Ann Hite has one of the best laughs you’ll ever hear. It ricochets off her eyelashes and flickers across her light brown eyes when she’s talking about her writing and the world she has built in Black Mountain, North Carolina. This real place near Asheville is home to Ann’s fictional characters and the haunting stories from her debut novel, Ghost on Black Mountain.
I had hoped to let you hear Ann’s laugh and her own account of the granny and great-aunts who passed down their gift of storytelling in a podcast; the timing was perfect for a few good ghost stories at Halloween. But the background chatter, hip Muzak and coffee grinder at REV Coffee in Smyrna, Georgia, overpowered the recording of our conversation. Or maybe it was one of Ann’s “haints” (the most popular word for ghosts or spirits in the Black Mountain vernacular) interfering with my recording equipment? Fortunately, I was able to transcribe our conversation and let you hear Ann’s voice in another way.
On the dedication page of the book, Ann writes “Granny, your voice still lives.” Granny is what Ann called her maternal grandmother, Inas Elene Lloyd. What Ann didn’t know until after her mother and grandmother had passed away was that Gran’s real last name was Lord. Her cousins told her that Inas had changed her surname shortly after leaving her home in the North Georgia Mountains to move to Marietta, Georgia. Inas Elaine Lloyd was really Inas Elaine Lord.
“We don’t know why she changed her name,” Ann said. “I think that was the basis of the book almost: the secrets that we keep. I hate the word ‘theme,’ but if my book has a theme it’s secrets—how families handle secrets and what the results are of the choices we make.”
What Granny didn’t keep hidden was her gift for storytelling. At least once a month, she took young Ann to visit the home place in North Georgia, where Ann listened to Granny and her sisters swap stories laced with the supernatural and superstitions that were a part of the mountain culture. Granny urged Ann not to repeat the stories that she heard, but Ann couldn’t help making up her own versions of the spooky stories so that she could torment her easily-scared brother back at home.
It wasn’t until 2002 that Ann began to share her stories with the rest of the world via an online magazine called The Dead Mule. And when Nellie Pritchard, the 17-year-old protagonist whose story begins Ghost on Black Mountain, started speaking to Ann, she dismissed her.
“I thought, ‘I can’t write about her,’” Ann recalled. “She’s just this little girl from the mountains. What’s she going to have that people will care about? I can’t write these beautiful, flowery, intelligent sentences from her point of view because she wouldn’t speak that way. But she kept bugging me, and little parts of her story would come to me, so I sat down and wrote her short story.”
Nellie’s story came together in two days, and was quickly snatched up by a New York magazine. More than twenty other short stories followed. By channeling the characters that visited her from Black Mountain, Ann said she discovered her authentic writing voice.
At this point in our conversation, I worried that Ann might be a touch schizophrenic. When you read Ghost on Black Mountain, you’ll find not just one authentic voice, but six distinct characters with their own points of view and dialects. Of course I’m being facetious about the multiple personalities, but Ann did admit to being a rule-breaker when it came to writing the novel.
“In school they give you the rules,” Ann said. “The rules said don’t ever write from more than three points of view because it’ll confuse the reader.
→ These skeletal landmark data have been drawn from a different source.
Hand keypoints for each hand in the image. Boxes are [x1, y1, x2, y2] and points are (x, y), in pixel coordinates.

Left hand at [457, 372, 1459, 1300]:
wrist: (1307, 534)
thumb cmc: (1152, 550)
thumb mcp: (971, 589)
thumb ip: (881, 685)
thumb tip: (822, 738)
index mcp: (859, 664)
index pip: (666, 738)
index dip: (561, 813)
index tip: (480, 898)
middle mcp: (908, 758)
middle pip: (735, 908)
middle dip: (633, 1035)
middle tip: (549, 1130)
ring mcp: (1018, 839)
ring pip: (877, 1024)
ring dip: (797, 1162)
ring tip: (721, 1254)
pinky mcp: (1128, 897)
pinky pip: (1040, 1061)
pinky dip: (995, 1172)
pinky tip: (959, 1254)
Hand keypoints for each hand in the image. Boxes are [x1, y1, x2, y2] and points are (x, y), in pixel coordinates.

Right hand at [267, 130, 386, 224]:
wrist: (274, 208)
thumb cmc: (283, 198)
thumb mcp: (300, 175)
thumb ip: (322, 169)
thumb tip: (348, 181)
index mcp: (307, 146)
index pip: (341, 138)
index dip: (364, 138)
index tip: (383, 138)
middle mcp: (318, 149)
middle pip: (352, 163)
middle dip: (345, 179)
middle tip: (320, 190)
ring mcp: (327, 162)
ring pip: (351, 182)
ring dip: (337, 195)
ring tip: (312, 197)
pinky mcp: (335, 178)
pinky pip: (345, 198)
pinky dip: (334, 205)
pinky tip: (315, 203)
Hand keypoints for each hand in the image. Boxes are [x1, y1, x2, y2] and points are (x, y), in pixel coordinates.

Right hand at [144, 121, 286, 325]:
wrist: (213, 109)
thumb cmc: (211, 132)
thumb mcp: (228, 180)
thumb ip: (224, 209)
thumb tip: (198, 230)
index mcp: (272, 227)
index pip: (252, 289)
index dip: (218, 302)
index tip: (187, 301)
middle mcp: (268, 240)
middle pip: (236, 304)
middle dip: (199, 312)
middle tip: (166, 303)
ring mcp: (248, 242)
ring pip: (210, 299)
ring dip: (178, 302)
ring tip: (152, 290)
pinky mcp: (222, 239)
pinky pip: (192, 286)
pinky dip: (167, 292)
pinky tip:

Of course, John Gardner said, ‘You’ve got to know the rules to break the rules.’ When the book started out, I was going to tell the whole thing from Nellie’s point of view. I expanded it to six points of view. So much for rules, right?”
Since we were speaking close to Halloween, and ghosts frequently appear in her novel, I asked Ann what she considered to be the essential elements of a good ghost story. While visits from spirits of the departed may be an everyday occurrence on Black Mountain, they’re still pretty foreign and frightening in other parts of the world. So how does a good writer play upon our fears?
“I think that you have to leave a lot to the imagination,” Ann said. “I was so surprised to hear people say that they read the book at night and it really scared them. The reason why it was creepy was that I left a lot to the imagination. Some of the most violent things that happen in the book are left to the reader’s imagination. The readers are so intelligent. I write just enough to where they are participants in the book.”
Ann is teaching a writing class at the Book Exchange in Marietta this Sunday, November 4. To learn more and register for one of the few remaining slots, visit the Book Exchange website. The title of the four-hour workshop is “Does Your Character Have a Pulse?” Ann will also be speaking at the Dahlonega Literary Festival next weekend, November 10-11.
And if you’re ready to hear more stories from Black Mountain, Ann is completing work on a new novel, The Storycatcher. It debuts next September and features some old and new characters. The exciting news is that Ann’s also written a novella, Lowcountry Spirit, which will come out as an e-book a month before the new novel. Lowcountry Spirit promises to enrich your reading of The Storycatcher. Look for them both next fall.